De manera notable, en su informe país sobre Cuba, en 1983, la CIDH acertadamente constató que de las creencias religiosas se pueden desprender pautas voluntarias de conducta “para guiar las conductas prácticas de los creyentes en determinados momentos de la vida política de un país”.
De igual manera señaló que de las “creencias básicas pueden deducirse postulados doctrinarios que sirvan de sustento a modelos de organización económica, social y política; en tal carácter, ellos y las acciones en ellos inspiradas escapan al ámbito de la religión e ingresan al campo de la política; su protección, por tanto, es materia derivada de la vigencia de los derechos políticos” (el destacado es nuestro).
En su informe país sobre Nicaragua, en 1979, la CIDH tuvo un pronunciamiento dirigido directamente al corazón del asunto que abordamos en este ensayo, condenando idénticas prohibiciones sobre la libertad de expresión de los ministros de culto en la Constitución de 1974, las que impedían a clérigos el realizar “propaganda política” o de “criticar a las leyes del Estado, al Gobierno o a los funcionarios en particular”.
En su informe la Comisión declaró que la prohibición era una “grave limitación al ejercicio de la libertad de culto, especialmente en lo que atañe a la defensa por parte de los clérigos y sacerdotes de la observancia de los derechos humanos, que ellos consideran inherentes a su función religiosa.” (Enhorabuena, Nicaragua terminó eliminando tal prohibición de su constitución.
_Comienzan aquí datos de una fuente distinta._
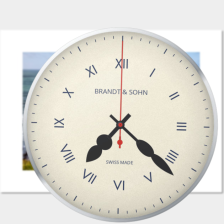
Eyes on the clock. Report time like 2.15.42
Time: 7.22.00
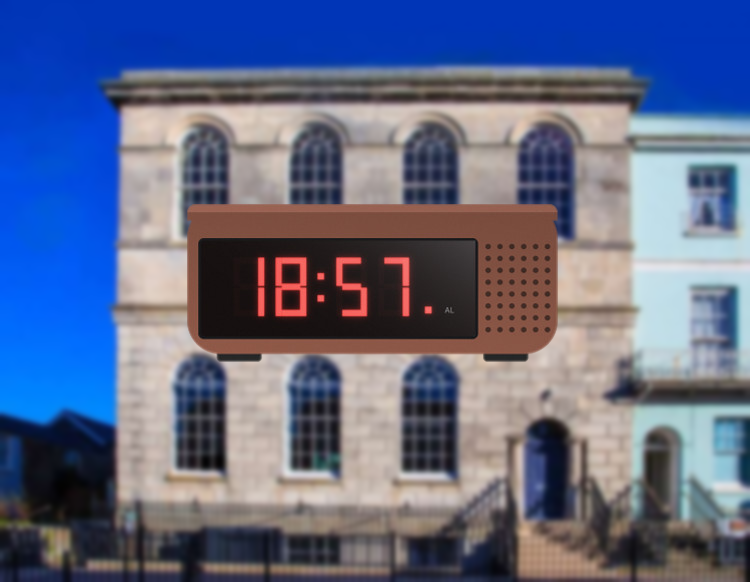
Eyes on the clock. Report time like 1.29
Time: 18.57
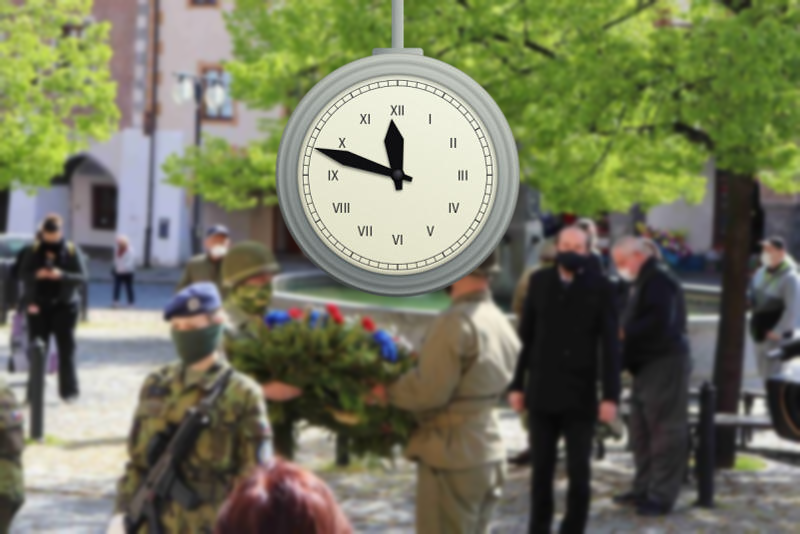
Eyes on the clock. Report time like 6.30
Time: 11.48
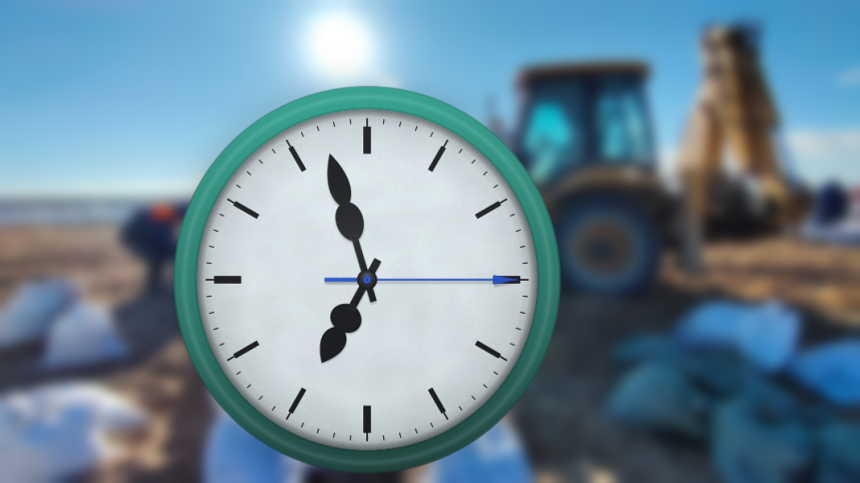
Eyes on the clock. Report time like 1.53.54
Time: 6.57.15
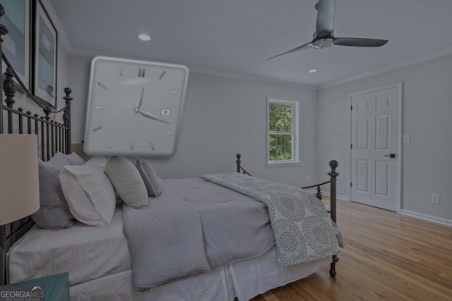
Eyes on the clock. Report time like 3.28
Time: 12.18
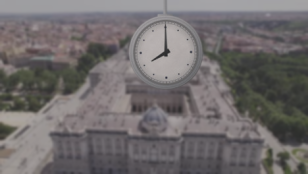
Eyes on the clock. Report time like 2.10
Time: 8.00
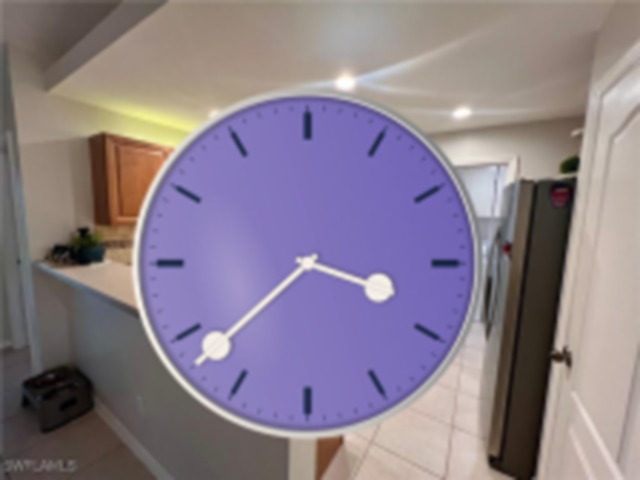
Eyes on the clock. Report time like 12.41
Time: 3.38
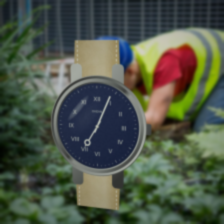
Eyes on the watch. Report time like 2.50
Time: 7.04
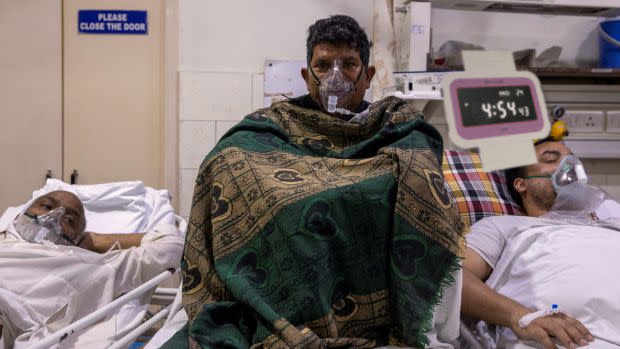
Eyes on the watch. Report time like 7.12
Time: 4.54
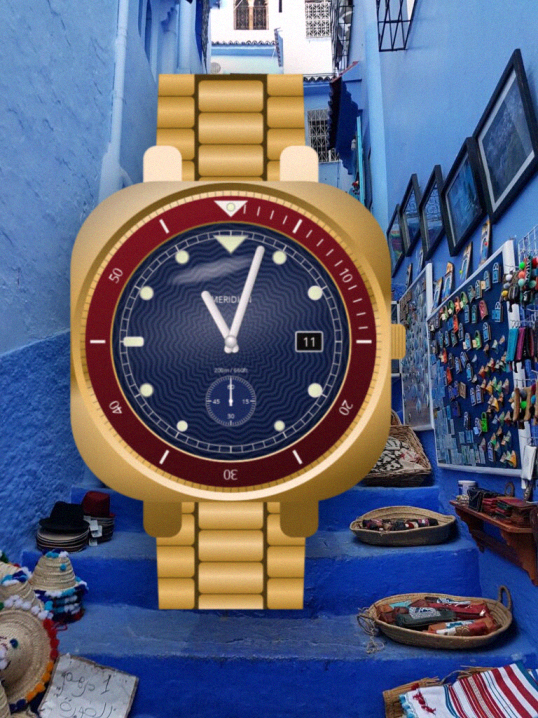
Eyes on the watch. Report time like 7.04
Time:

Queda imaginar cuánto más grave sería ahí la situación de la persecución a la iglesia hoy, si es que tales prohibiciones hubieran sido consideradas válidas por la CIDH en el pasado)
Frente a esto, es necesario que el Estado mexicano emprenda una serie de reformas jurídicas a nivel constitucional y legal para compatibilizar su legislación con la Convención Americana y otros instrumentos internacionales relacionados con el derecho a la libertad de expresión.
Sin duda, México puede mantenerse fiel a su decisión constitucional de separación entre el Estado y las iglesias, pero con la debida observancia de sus obligaciones en materia de derechos humanos, sin encontrar en su historia y tradición una justificación que le permita violarlas impunemente. Hasta que esta prohibición del artículo 130 no desaparezca, en México se seguirá violando el derecho humano a la libertad de expresión de los mexicanos que son ministros de culto, con las consecuencias y peligros que ello conlleva.